Dünyanın başka bir köşesinde yaşlı bir adam öldü.

Ahali buralara nereden geldiği bilinmeyen bu yaşlıyı mezarına gömmek üzereyken bir adam çıkageldi ve dedi:

Ey cemaat bu “Kitap” ve “Vasiyet” şu mevtaya aittir! İzin verin vasiyetini okuyayım öyle gömün!

Vasiyeti toplanmış kalabalığa okudu:

“Değerli cemaat! Bu vasiyetim okunduğuna göre ben aranızda bulunmuyorum. Kimin gerçekten diri ve kimin de gerçekten ölü olduğunu da ancak Allah bilir! İçinizde belli bir süre bulundum. Bu bulunmanın hatırına sizden bazı taleplerim olacaktır: Birincisi, imam efendi bana normal bir abdest aldırdıktan sonra bildiği şekliyle bedenimi yıkasın, ikincisi ben araştırdım sakıncası yok, siz de uygun bulursanız Kitabımı yanıma gömünüz! Kulluk haklarımı size helal ediyorum. Siz de haklarınızı helal ediniz. Allah’ın selamı üzerinize olsun.”
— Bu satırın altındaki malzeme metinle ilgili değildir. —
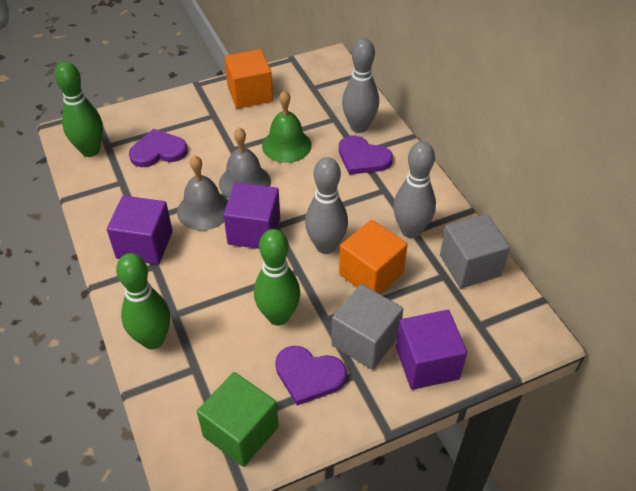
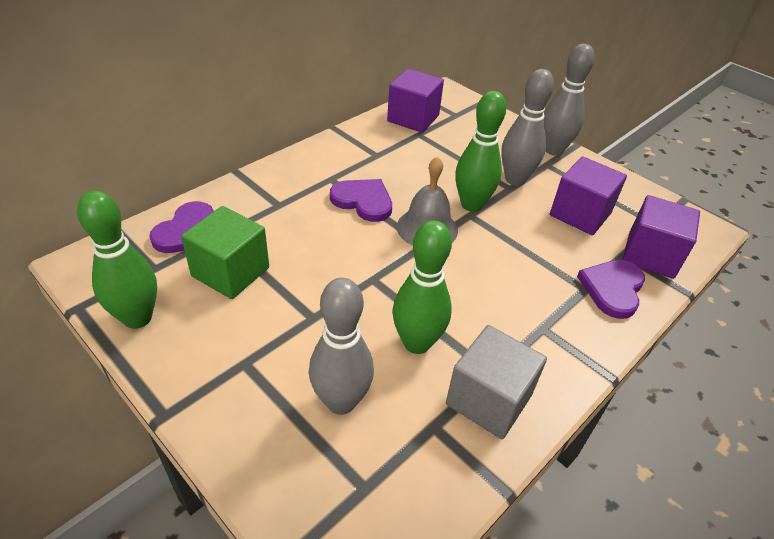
green bell: [262,90,312,163] = 1 -> none = 0
grey bell: [177,156,228,230] [219,128,271,198] = 2 -> [397,156,458,246] = 1
grey cube: [331,284,403,370] [440,214,510,288] = 2 -> [446,325,547,439] = 1
orange cube: [224,49,273,109] [339,220,408,294] = 2 -> none = 0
Cemaat bu vasiyetin dine aykırı olmadığına kanat getirdikten sonra istenenleri yerine getirdi ve yaşlı adam böylece defnedildi.

Derken bir rüzgâr esti.

Bu cemaatin şimdiye kadar şahit olmadığı çoklukta bulutlar toplandı. Şimdiye kadar kimsenin görmediği bir yağmur rahmet olarak indi ve yer bu yağmur sularıyla arındı, temizlendi.

Bu yerin ahalisi bu su ile arındı.

Rüzgâr bir süre sonra sakinleşince bulutlar da dağıldı. Artık aralarında dostluk bulunan nehre vefat eden adama ait son haberi götürmekten başka görevi kalmamıştı.